LinuxQuestions.org (/questions/)
-   Linux - Server (https://www.linuxquestions.org/questions/linux-server-73/)
-   -   NVIDIA driver working on CentOS 7.2, but not for all users (https://www.linuxquestions.org/questions/linux-server-73/nvidia-driver-working-on-centos-7-2-but-not-for-all-users-4175657928/)

ehereth 07-23-2019 04:28 PM

NVIDIA driver working on CentOS 7.2, but not for all users
 
Good day LQ!!

I have a confusing issue that I've wasted most of a day trying to debug.

I have a server (really, a cluster of severs, but I do not think that is relevant to the question) with a NVIDIA P100 installed in it. We have groups of researchers who run GPU enabled codes on these servers. There's one group running NAMD on these successfully, however, recently, they've added a few users and some of them seem to be unable to successfully run the code with errors like:

... CUDA driver version is insufficient for CUDA runtime version

However, other users are able to run the code (using the GPU) without any trouble.

Now, I've looked at length at pretty much anything that I can think of that might be different about these users:
  1. The users are using the exact same executable, options, and inputs
  2. Their environments are functionally identical ($SHELL, $PATH, $LD_LIBRARY_PATH, etc. the only things that are different are user specific stuff like $HOME etc.)
  3. Their permissions/groups are correct
  4. Running modinfo nvidia results in the exact same output for each user (the version of the driver is 361.93.03)
  5. The permissions of /dev/nvidia* are such that all users can see/use them

I've simplified about everything I can think about their use case; they normally try to access these servers using a job scheduler (sge, which can be complicated and confusing), but I've logged into one of the target servers as several of the users and can verify that some of them can run the code directly on the server and others cannot.

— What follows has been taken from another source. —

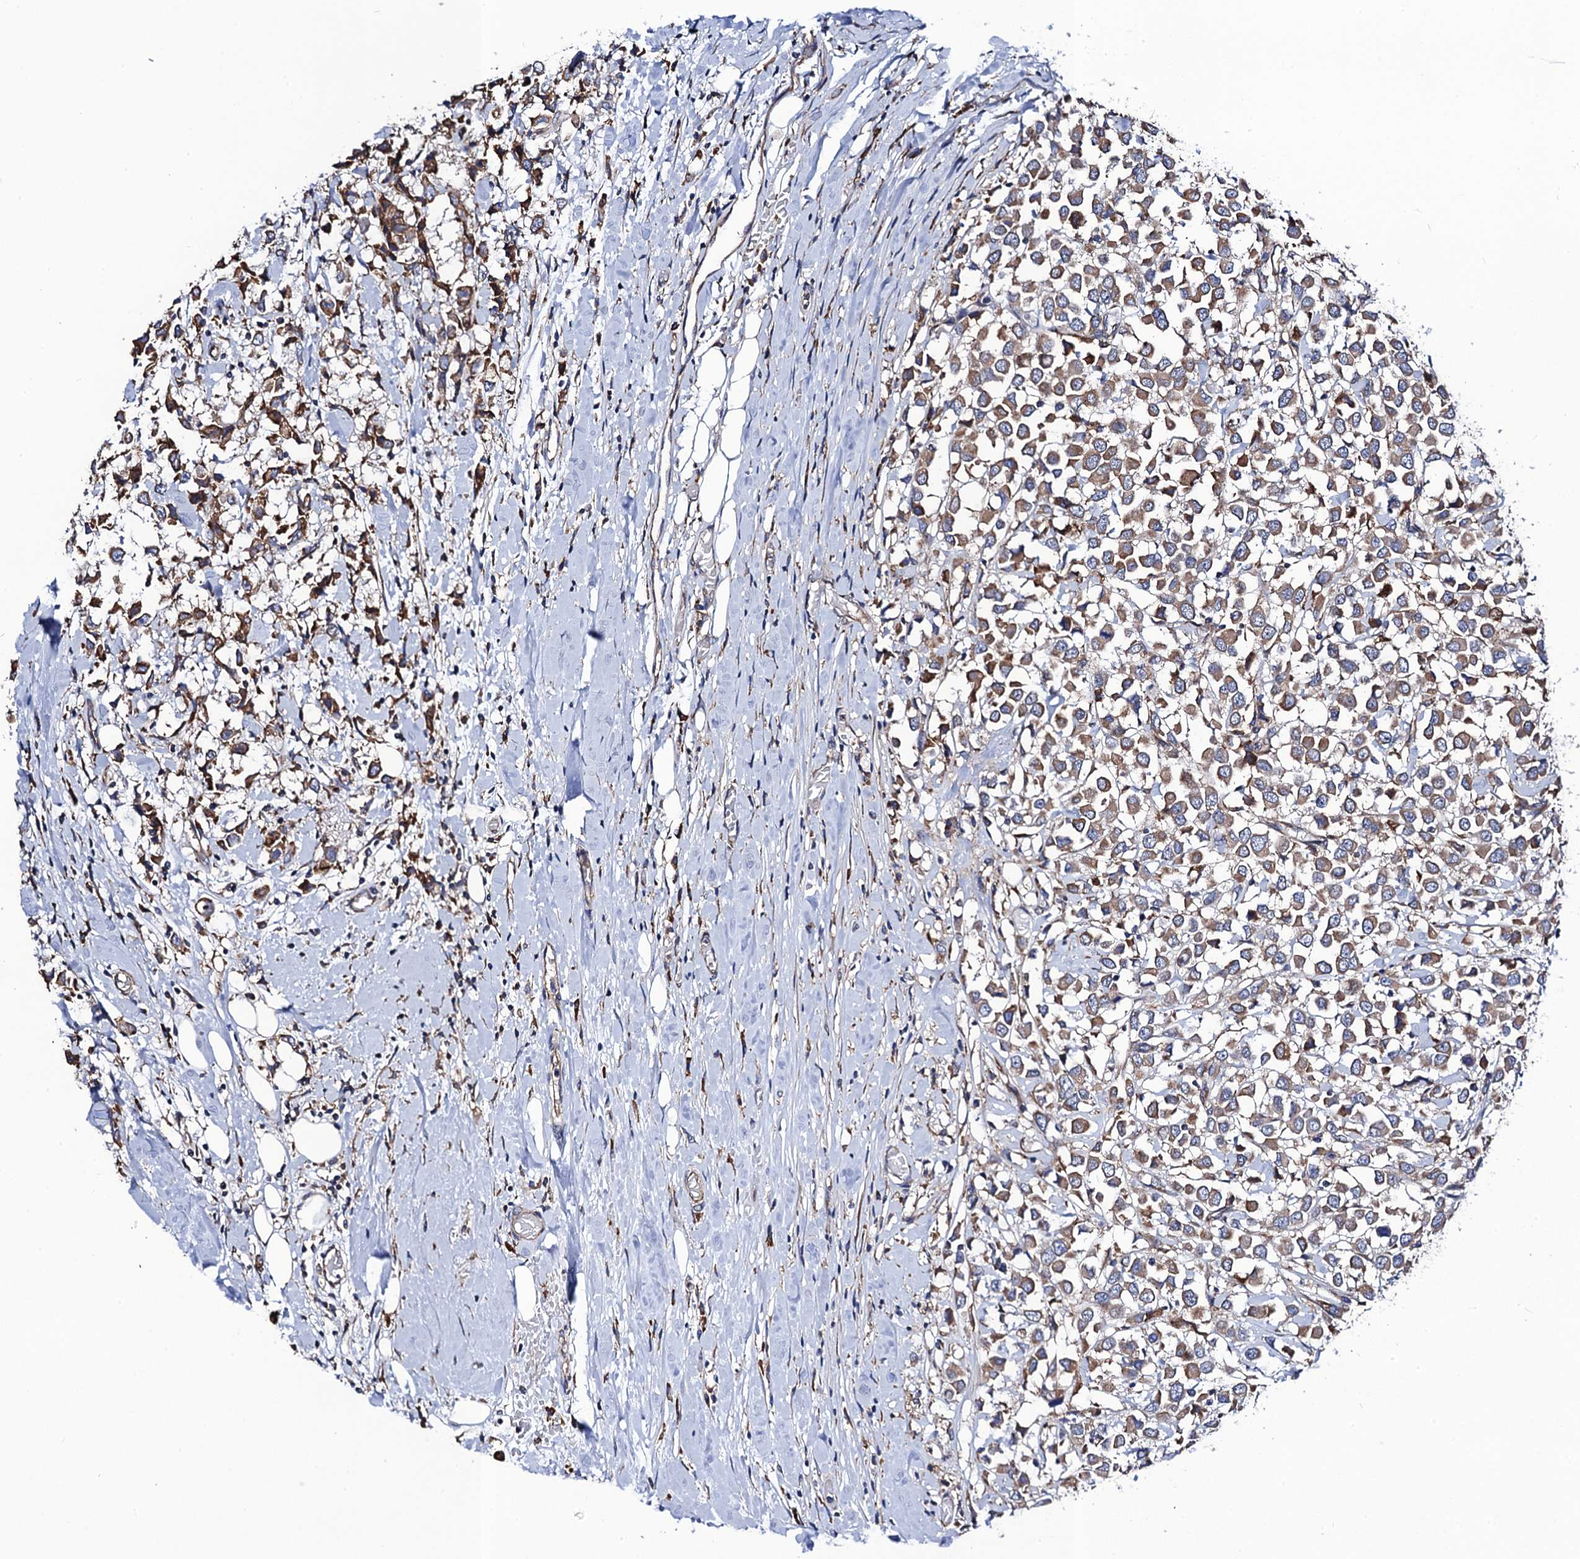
{"staining": {"intensity": "moderate", "quantity": ">75%", "location": "cytoplasmic/membranous"}, "tissue": "breast cancer", "cell_type": "Tumor cells", "image_type": "cancer", "snomed": [{"axis": "morphology", "description": "Duct carcinoma"}, {"axis": "topography", "description": "Breast"}], "caption": "Breast cancer (invasive ductal carcinoma) tissue displays moderate cytoplasmic/membranous expression in approximately >75% of tumor cells, visualized by immunohistochemistry.", "gene": "PGLS", "patient": {"sex": "female", "age": 61}}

I'm at a loss and have run out of ideas; I would very much appreciate any help you may be able to give me the might point me to the reason why certain users cannot use the GPUs while others can. Please give me ideas!

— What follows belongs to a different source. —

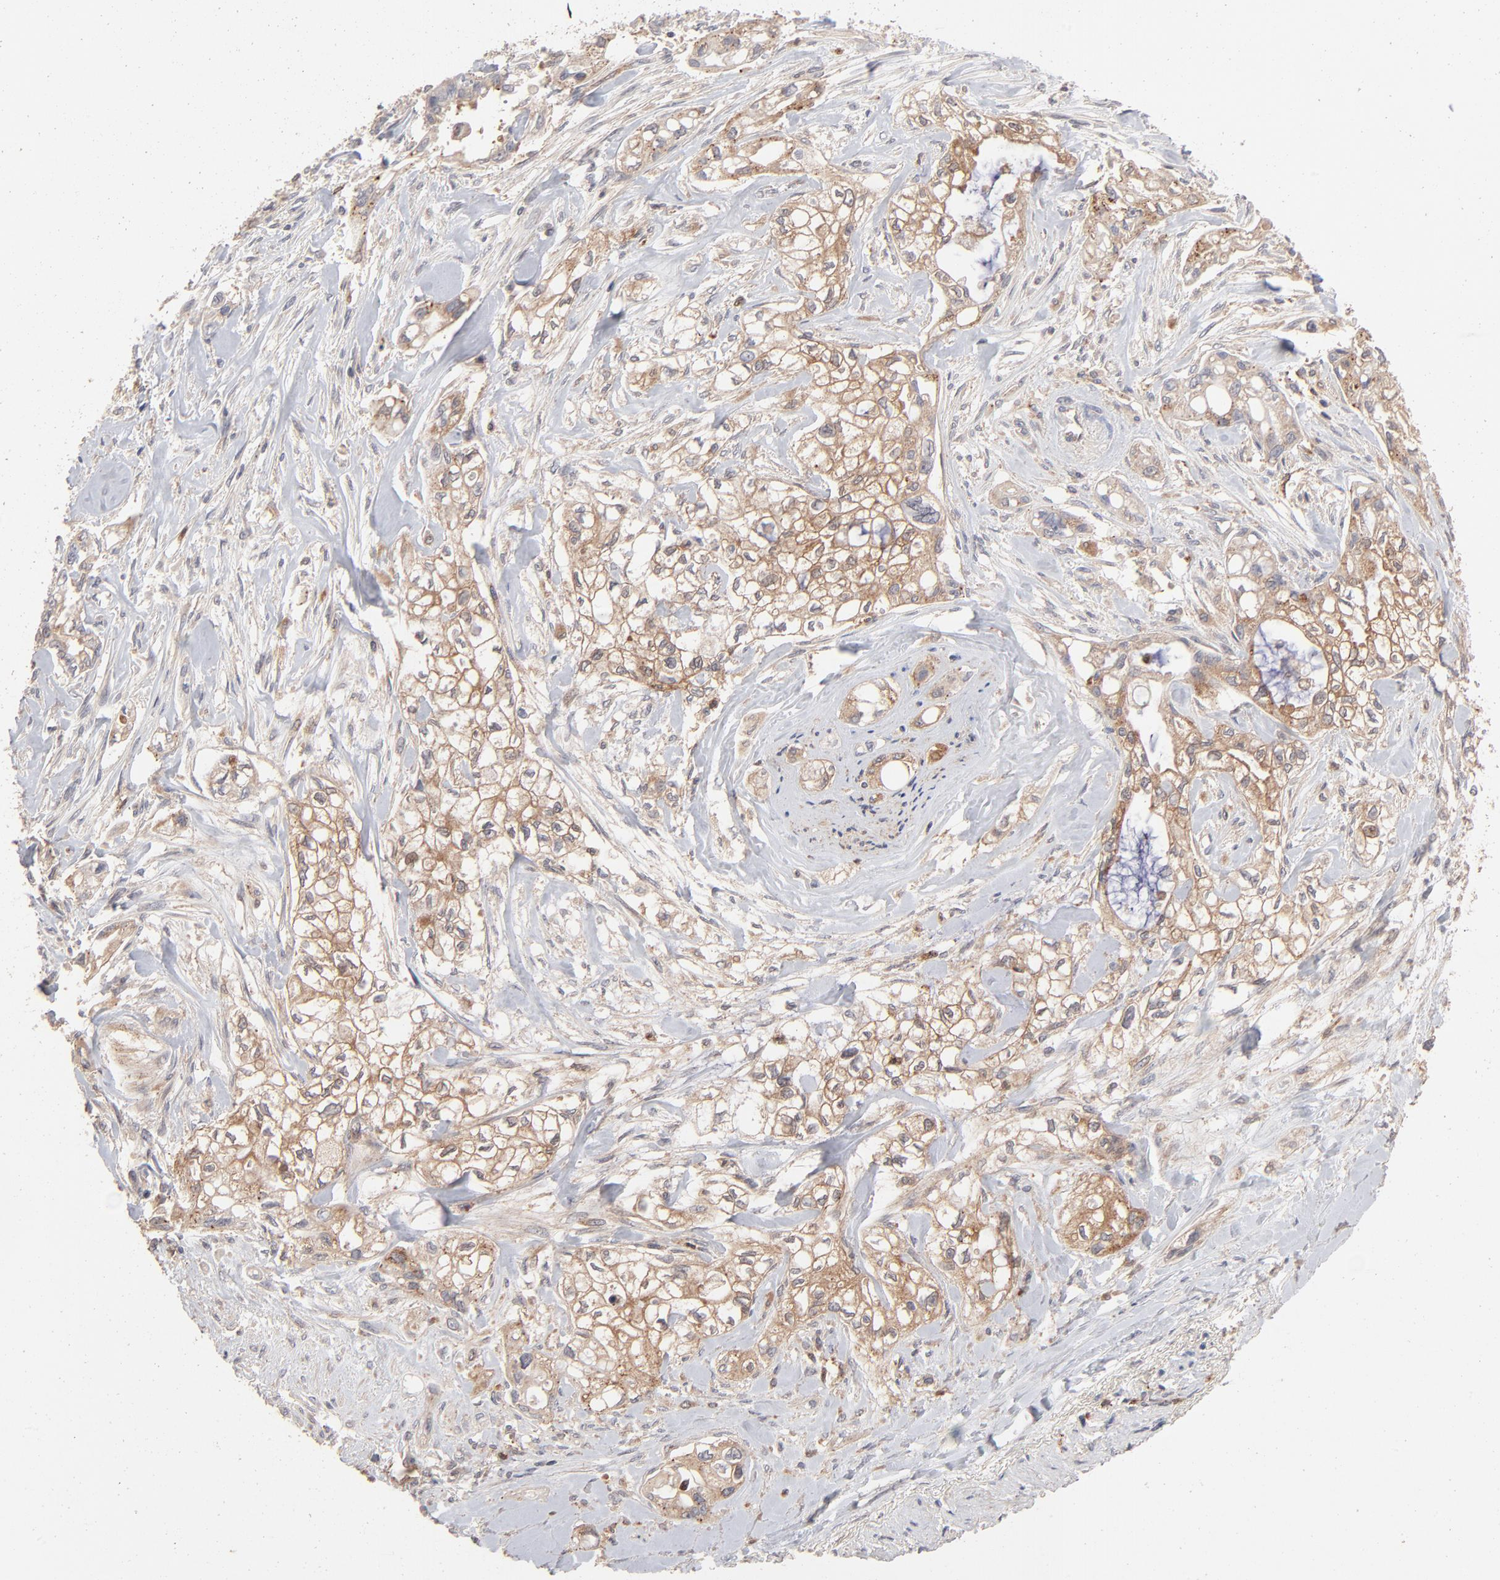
{"staining": {"intensity": "moderate", "quantity": ">75%", "location": "cytoplasmic/membranous"}, "tissue": "pancreatic cancer", "cell_type": "Tumor cells", "image_type": "cancer", "snomed": [{"axis": "morphology", "description": "Normal tissue, NOS"}, {"axis": "topography", "description": "Pancreas"}], "caption": "A brown stain highlights moderate cytoplasmic/membranous positivity of a protein in pancreatic cancer tumor cells. The protein is shown in brown color, while the nuclei are stained blue.", "gene": "IVNS1ABP", "patient": {"sex": "male", "age": 42}}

Thank you all very much for your support and time!

ehereth 07-24-2019 05:45 PM

ping
 
All, I'm not trying to be a pain; but I really need help with this. Does anybody have any ideas or perhaps a recommendation about where else I might post this question?

scasey 07-24-2019 06:32 PM

Compare the .bashrc / ,profile / .bash_profile, etc. files?

ehereth 07-25-2019 08:37 AM

scasey, thank you for your reply. While your suggestion didn't directly fix my problem, it did help me find that this particular application that we're trying to run has a secret hidden/dot file that it loads if it exists that I'd completely forgotten about. Once all users have this file, they can run the application.

The application did nothing at all to hint that this was the problem and the errors didn't indicate anything helpful either. Very frustrating and a crappy way to waste time!

Thanks again for helping me find this solution!

Cheers!


All times are GMT -5. The time now is 01:11 PM.